__What the exercise asks__: Could you please retype all of the data below exactly?

Records drawn from a dataset:

= Beginning of Section =

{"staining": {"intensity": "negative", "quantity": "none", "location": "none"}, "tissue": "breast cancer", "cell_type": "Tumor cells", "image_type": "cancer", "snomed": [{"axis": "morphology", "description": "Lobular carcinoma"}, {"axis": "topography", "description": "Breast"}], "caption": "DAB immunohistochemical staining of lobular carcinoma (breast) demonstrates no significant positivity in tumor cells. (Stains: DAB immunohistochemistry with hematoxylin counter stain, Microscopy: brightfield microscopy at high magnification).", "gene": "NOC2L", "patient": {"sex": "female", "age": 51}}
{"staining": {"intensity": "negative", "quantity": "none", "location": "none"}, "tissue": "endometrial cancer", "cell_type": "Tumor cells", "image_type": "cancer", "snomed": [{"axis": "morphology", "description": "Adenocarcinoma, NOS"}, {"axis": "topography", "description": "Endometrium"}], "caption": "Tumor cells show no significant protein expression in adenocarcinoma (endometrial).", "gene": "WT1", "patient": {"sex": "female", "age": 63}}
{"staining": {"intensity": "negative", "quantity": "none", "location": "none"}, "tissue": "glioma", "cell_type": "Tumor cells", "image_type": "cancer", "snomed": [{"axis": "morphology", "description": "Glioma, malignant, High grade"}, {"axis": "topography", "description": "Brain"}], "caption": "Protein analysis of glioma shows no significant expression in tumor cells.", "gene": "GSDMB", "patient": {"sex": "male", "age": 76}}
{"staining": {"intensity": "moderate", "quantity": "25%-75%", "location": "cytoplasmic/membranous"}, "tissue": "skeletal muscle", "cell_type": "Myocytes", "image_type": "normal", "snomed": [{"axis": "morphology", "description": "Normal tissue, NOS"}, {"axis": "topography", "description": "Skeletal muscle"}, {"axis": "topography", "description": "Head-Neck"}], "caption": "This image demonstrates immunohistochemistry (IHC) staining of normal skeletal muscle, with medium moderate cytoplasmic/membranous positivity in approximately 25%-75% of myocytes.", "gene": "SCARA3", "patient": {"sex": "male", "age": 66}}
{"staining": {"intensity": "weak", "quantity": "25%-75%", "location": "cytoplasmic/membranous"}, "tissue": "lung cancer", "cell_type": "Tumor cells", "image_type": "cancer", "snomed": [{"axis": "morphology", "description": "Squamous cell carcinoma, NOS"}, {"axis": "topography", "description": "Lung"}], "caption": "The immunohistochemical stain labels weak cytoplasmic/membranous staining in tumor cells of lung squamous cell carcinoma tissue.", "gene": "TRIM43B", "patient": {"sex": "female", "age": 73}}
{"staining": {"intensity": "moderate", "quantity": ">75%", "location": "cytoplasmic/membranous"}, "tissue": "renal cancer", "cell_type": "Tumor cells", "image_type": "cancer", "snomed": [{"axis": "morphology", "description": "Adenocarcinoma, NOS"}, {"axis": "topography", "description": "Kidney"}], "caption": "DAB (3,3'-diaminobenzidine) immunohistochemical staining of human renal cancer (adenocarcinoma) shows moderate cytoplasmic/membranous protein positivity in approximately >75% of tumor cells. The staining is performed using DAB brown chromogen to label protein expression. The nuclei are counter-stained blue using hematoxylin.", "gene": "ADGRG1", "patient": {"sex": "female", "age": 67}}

= End of Section =

__Output below__:
{"staining": {"intensity": "negative", "quantity": "none", "location": "none"}, "tissue": "breast cancer", "cell_type": "Tumor cells", "image_type": "cancer", "snomed": [{"axis": "morphology", "description": "Lobular carcinoma"}, {"axis": "topography", "description": "Breast"}], "caption": "DAB immunohistochemical staining of lobular carcinoma (breast) demonstrates no significant positivity in tumor cells. (Stains: DAB immunohistochemistry with hematoxylin counter stain, Microscopy: brightfield microscopy at high magnification).", "gene": "NOC2L", "patient": {"sex": "female", "age": 51}}
{"staining": {"intensity": "negative", "quantity": "none", "location": "none"}, "tissue": "endometrial cancer", "cell_type": "Tumor cells", "image_type": "cancer", "snomed": [{"axis": "morphology", "description": "Adenocarcinoma, NOS"}, {"axis": "topography", "description": "Endometrium"}], "caption": "Tumor cells show no significant protein expression in adenocarcinoma (endometrial).", "gene": "WT1", "patient": {"sex": "female", "age": 63}}
{"staining": {"intensity": "negative", "quantity": "none", "location": "none"}, "tissue": "glioma", "cell_type": "Tumor cells", "image_type": "cancer", "snomed": [{"axis": "morphology", "description": "Glioma, malignant, High grade"}, {"axis": "topography", "description": "Brain"}], "caption": "Protein analysis of glioma shows no significant expression in tumor cells.", "gene": "GSDMB", "patient": {"sex": "male", "age": 76}}
{"staining": {"intensity": "moderate", "quantity": "25%-75%", "location": "cytoplasmic/membranous"}, "tissue": "skeletal muscle", "cell_type": "Myocytes", "image_type": "normal", "snomed": [{"axis": "morphology", "description": "Normal tissue, NOS"}, {"axis": "topography", "description": "Skeletal muscle"}, {"axis": "topography", "description": "Head-Neck"}], "caption": "This image demonstrates immunohistochemistry (IHC) staining of normal skeletal muscle, with medium moderate cytoplasmic/membranous positivity in approximately 25%-75% of myocytes.", "gene": "SCARA3", "patient": {"sex": "male", "age": 66}}
{"staining": {"intensity": "weak", "quantity": "25%-75%", "location": "cytoplasmic/membranous"}, "tissue": "lung cancer", "cell_type": "Tumor cells", "image_type": "cancer", "snomed": [{"axis": "morphology", "description": "Squamous cell carcinoma, NOS"}, {"axis": "topography", "description": "Lung"}], "caption": "The immunohistochemical stain labels weak cytoplasmic/membranous staining in tumor cells of lung squamous cell carcinoma tissue.", "gene": "TRIM43B", "patient": {"sex": "female", "age": 73}}
{"staining": {"intensity": "moderate", "quantity": ">75%", "location": "cytoplasmic/membranous"}, "tissue": "renal cancer", "cell_type": "Tumor cells", "image_type": "cancer", "snomed": [{"axis": "morphology", "description": "Adenocarcinoma, NOS"}, {"axis": "topography", "description": "Kidney"}], "caption": "DAB (3,3'-diaminobenzidine) immunohistochemical staining of human renal cancer (adenocarcinoma) shows moderate cytoplasmic/membranous protein positivity in approximately >75% of tumor cells. The staining is performed using DAB brown chromogen to label protein expression. The nuclei are counter-stained blue using hematoxylin.", "gene": "ADGRG1", "patient": {"sex": "female", "age": 67}}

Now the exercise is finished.